Monday, October 28, 2013

The Annual Summer Lodge Post

Well, I'm doing this post about two and a half months after actually taking most of the pictures on our annual summer vacation up north with my wife's family.  I'm getting further behind and taking less pictures than ever these days! Oh well...

One of the first things I do when we get there, well birding wise anyway, is to listen and look for the Merlins which nest and raise young every year on the opposite edge of lake where my in-law's cottage is.  Last year I noticed, with significant chagrin that the new owners of the cottage with the big old white pine tree which hosted the Merlin nest had been cut down.  I wondered if this year they'd still be around.  I was happy to notice them quite soon, and even more pleased that they seem to be spending more time on "our" side of the lake.  In the morning one day, one of the young ones spent a few moments in a snag not far from our beach.  It tolerated me for long enough to get a couple picture from a bad angle below, and headed out with its trademark "kalee kalee" call.

* [What you need to do]:
• a. Copy out the part of the summer lodge post starting with "Monday, October 28, 2013" and going on through "days! Oh well...".
• b. In the summer lodge post, what call does the young Merlin make as it heads out from the snag?

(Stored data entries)
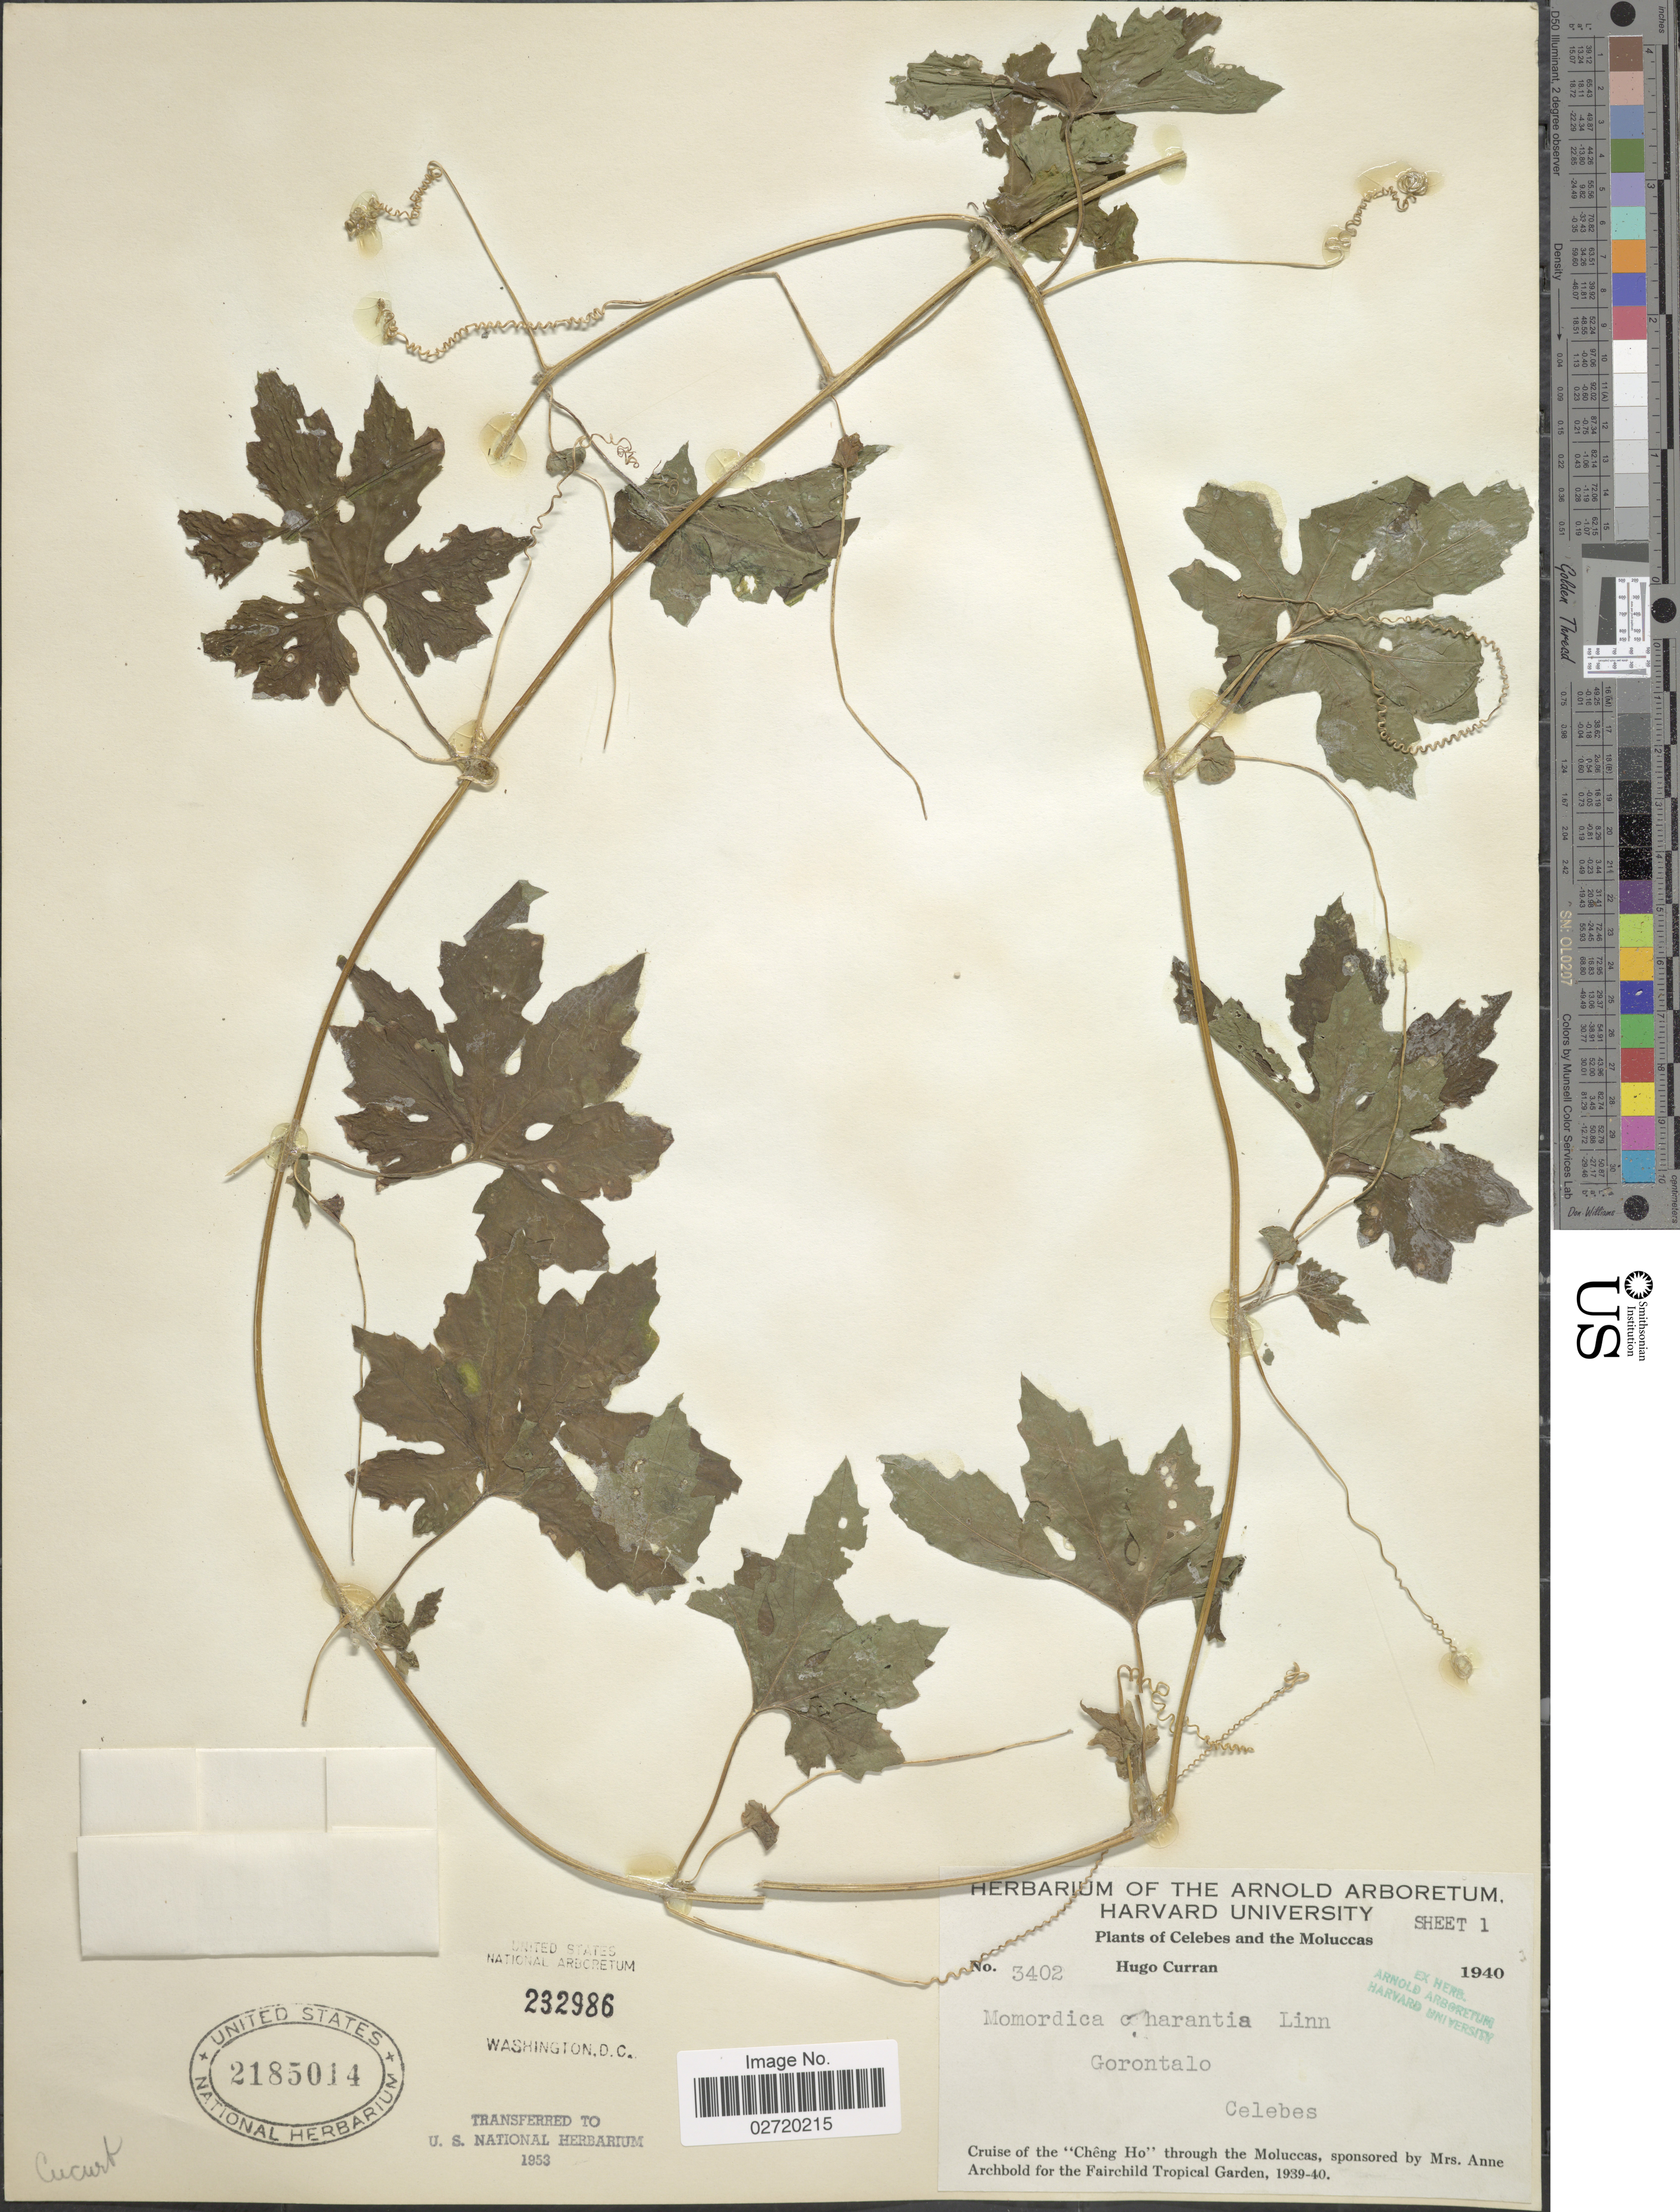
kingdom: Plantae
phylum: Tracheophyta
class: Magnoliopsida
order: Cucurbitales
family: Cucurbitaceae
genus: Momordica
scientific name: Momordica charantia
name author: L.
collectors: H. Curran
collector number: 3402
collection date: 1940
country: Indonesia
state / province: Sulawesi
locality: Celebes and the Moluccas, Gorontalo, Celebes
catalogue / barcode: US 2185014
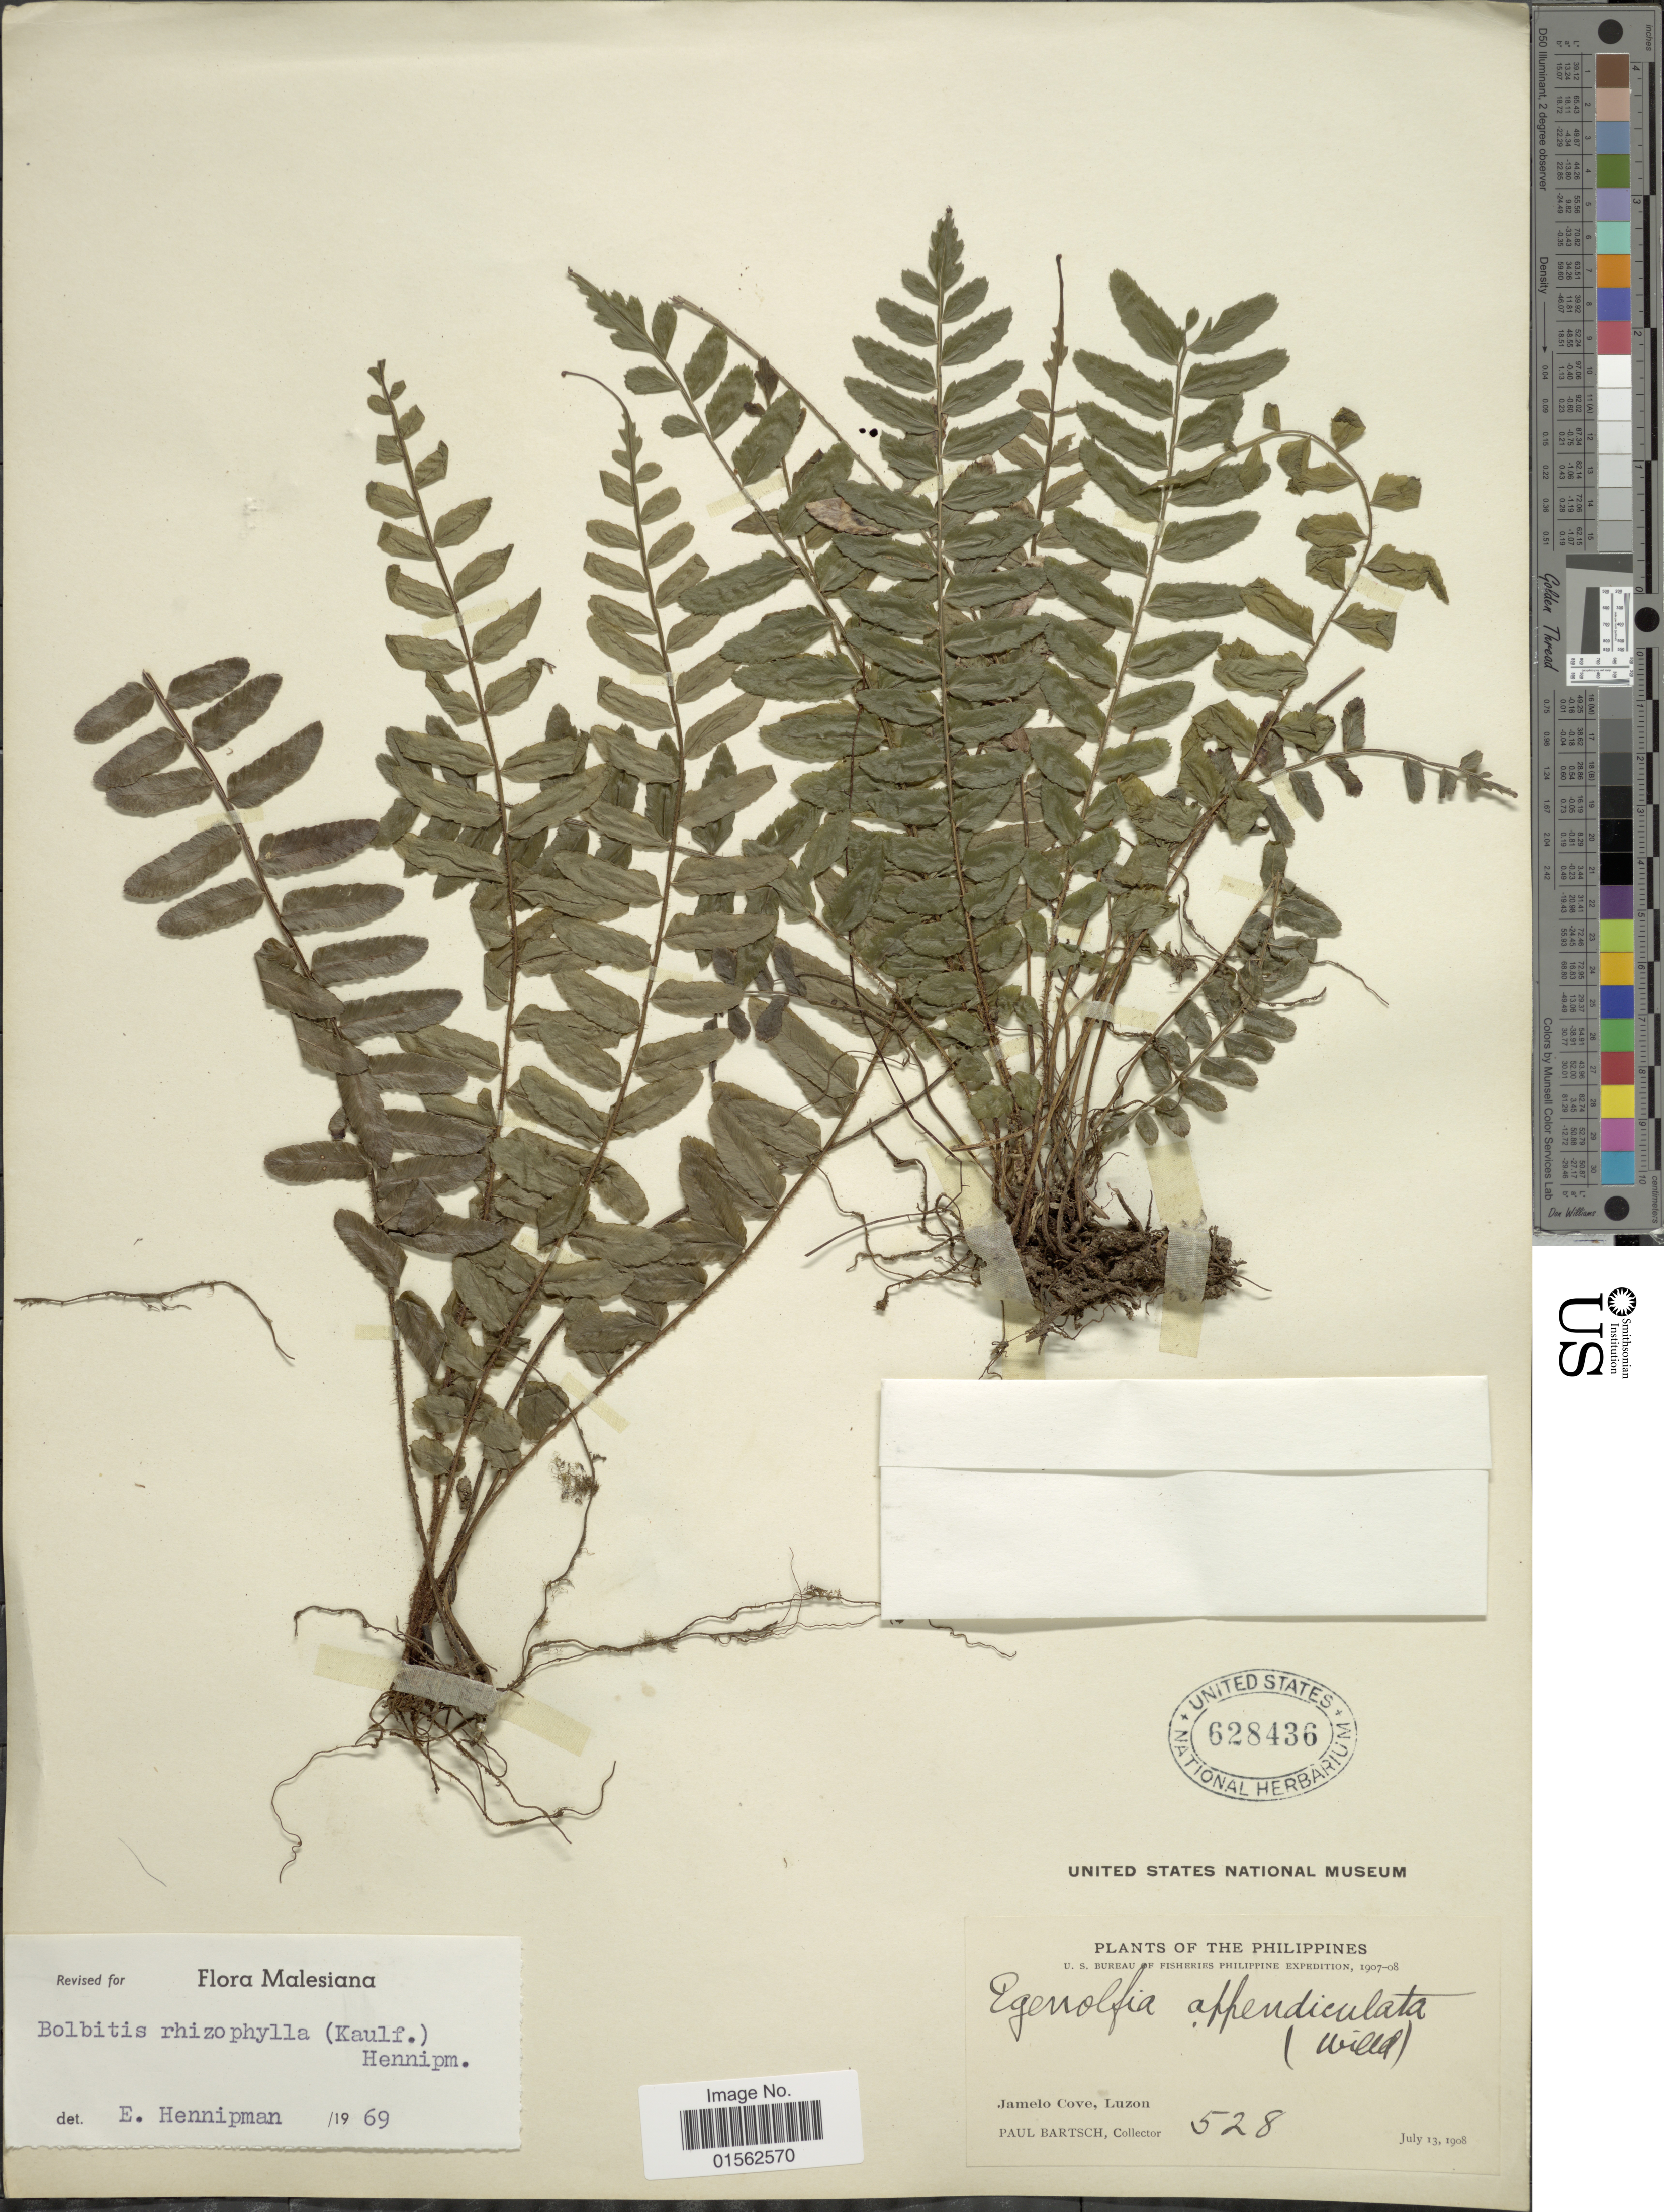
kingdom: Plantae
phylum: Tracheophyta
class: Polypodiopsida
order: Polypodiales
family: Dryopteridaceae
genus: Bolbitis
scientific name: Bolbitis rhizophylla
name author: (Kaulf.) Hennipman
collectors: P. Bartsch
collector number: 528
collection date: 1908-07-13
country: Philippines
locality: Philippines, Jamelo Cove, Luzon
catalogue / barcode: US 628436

* [Expected outputs]:
• a.
Monday, October 28, 2013

The Annual Summer Lodge Post

Well, I'm doing this post about two and a half months after actually taking most of the pictures on our annual summer vacation up north with my wife's family.  I'm getting further behind and taking less pictures than ever these days! Oh well...

• b. Its trademark "kalee kalee" call.